Отец показал ему на антенну, установленную чуть ниже них на стене террасы.
– Это антенна коротковолнового приемника, расположенного в квартире под нами. Прежнего владельца – дантиста – немцы выкинули в феврале. Туда пришли рабочие и целиком все перестроили. Насколько нам известно, там останавливаются важные нацисты, приезжающие в Милан. Если приедет Гитлер, он тоже остановится там.
– Этажом ниже нас? – обескураженно спросил Пино.
– Это новый и опасный мир, Пино, – сказал дядя Альберт. – В особенности для тебя.
– Поэтому мы и вызвали тебя домой, – сказал отец, прежде чем Пино успел сказать что-либо. – Тебе меньше чем через двадцать дней исполнится восемнадцать лет, а это означает, что ты подлежишь призыву.
Пино поморщился:
– И?..
– Если ты дождешься призыва, тебя заберут в армию Муссолини.
– Всех новобранцев немцы отправляют на русский фронт, – сказал Микеле, заламывая руки. – Ты станешь пушечным мясом. Ты умрешь, и мы не можем этого допустить, когда война так близка к завершению.
Война близилась к завершению. Пино знал это. Он только вчера слышал по приемнику, который оставил у отца Ре, что союзники снова ведут сражение за Монте-Кассино, монастырь на скале, куда немцы подняли крупнокалиберную артиллерию. В конечном счете монастырь и гарнизон были уничтожены бомбардировками. Как и городок внизу. Союзники были готовы начать прорыв по всей линии укреплений Густава к югу от Рима.
– И что я должен делать? – спросил Пино. – Спрятаться? Тогда мне лучше оставаться в «Каса Альпина», пока союзники не прогонят немцев.
Отец отрицательно покачал головой:
– Призывная комиссия уже начала искать тебя. Они знали, что ты там. Через несколько дней после твоего дня рождения кто-нибудь явится в «Каса Альпина» и заберет тебя.
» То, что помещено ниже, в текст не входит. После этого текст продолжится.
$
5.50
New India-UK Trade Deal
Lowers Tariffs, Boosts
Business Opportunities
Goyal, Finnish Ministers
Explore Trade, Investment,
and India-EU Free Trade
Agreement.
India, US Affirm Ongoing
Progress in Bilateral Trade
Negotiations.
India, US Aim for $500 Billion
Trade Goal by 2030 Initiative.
– И что же я должен делать? – еще раз спросил Пино.
– Мы хотим, чтобы ты завербовался на военную службу, – сказал дядя Альберт. – Если ты завербуешься, мы сможем устроить тебя в такое место, где тебе не будет грозить опасность.
– В Сало?
Его отец и дядя переглянулись, потом отец ответил:
– Нет, у немцев.
В животе у Пино похолодело.
– Работать у нацистов? Носить свастику? Нет. Никогда.
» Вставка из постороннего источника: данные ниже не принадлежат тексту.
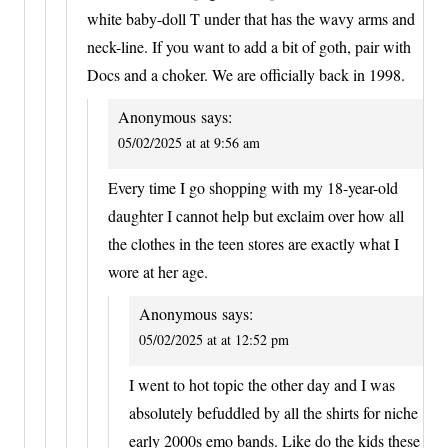
white baby-doll T under that has the wavy arms and
neck-line. If you want to add a bit of goth, pair with
Docs and a choker. We are officially back in 1998.
Anonymous
says:
05/02/2025 at at 9:56 am
Every time I go shopping with my 18-year-old
daughter I cannot help but exclaim over how all
the clothes in the teen stores are exactly what I
wore at her age.
Anonymous
says:
05/02/2025 at at 12:52 pm
I went to hot topic the other day and I was
absolutely befuddled by all the shirts for niche
early 2000s emo bands. Like do the kids these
– Пино, – начал отец. – Это…
– Ты знаешь, чем я занимался последние шесть месяцев? – сердито спросил Пино. – Я переводил евреев и других беженцев через Гропперу в Швейцарию, они бежали от нацистов, от подонков, которые расстреливают из автоматов ни в чем не повинных людей! Я никогда не буду служить у них.
На несколько мгновений наступила тишина. Отец и дядя разглядывали его. Наконец дядя Альберт сказал:
– Ты изменился, Пино. Ты не только выглядишь мужчиной, но и рассуждаешь, как мужчина. Поэтому я тебе говорю: если ты сам не убежишь в Швейцарию и не пересидишь там войну, тебя так или иначе призовут в армию. Первый вариант: ты будешь ждать призыва. После трех недель подготовки тебя отправят на север сражаться с Советами, а там смертность среди итальянских новобранцев достигает пятидесяти процентов. А это означает, что шансов дожить до девятнадцатилетия у тебя пятьдесят на пятьдесят.
Пино хотел было возразить, но дядя поднял руку:
– Я не закончил. Второй вариант: один мой знакомый определит тебя в немецкую армию, в подразделение, которое называется «Организация Тодта»[13], или «ОТ». Они не сражаются. Они строят. Ты будешь в безопасности и, возможно, научишься кое-чему.
– Я хочу сражаться с немцами, а не работать на них.
– Это просто мера предосторожности, – сказал отец. – Ты сам сказал, что война вскоре закончится. Возможно, ты дальше лагеря для новобранцев и не попадешь.
– А что я скажу людям?
– Никто не узнает, – сказал дядя Альберт. – Мы всем будем говорить, что ты все еще в Альпах у отца Ре.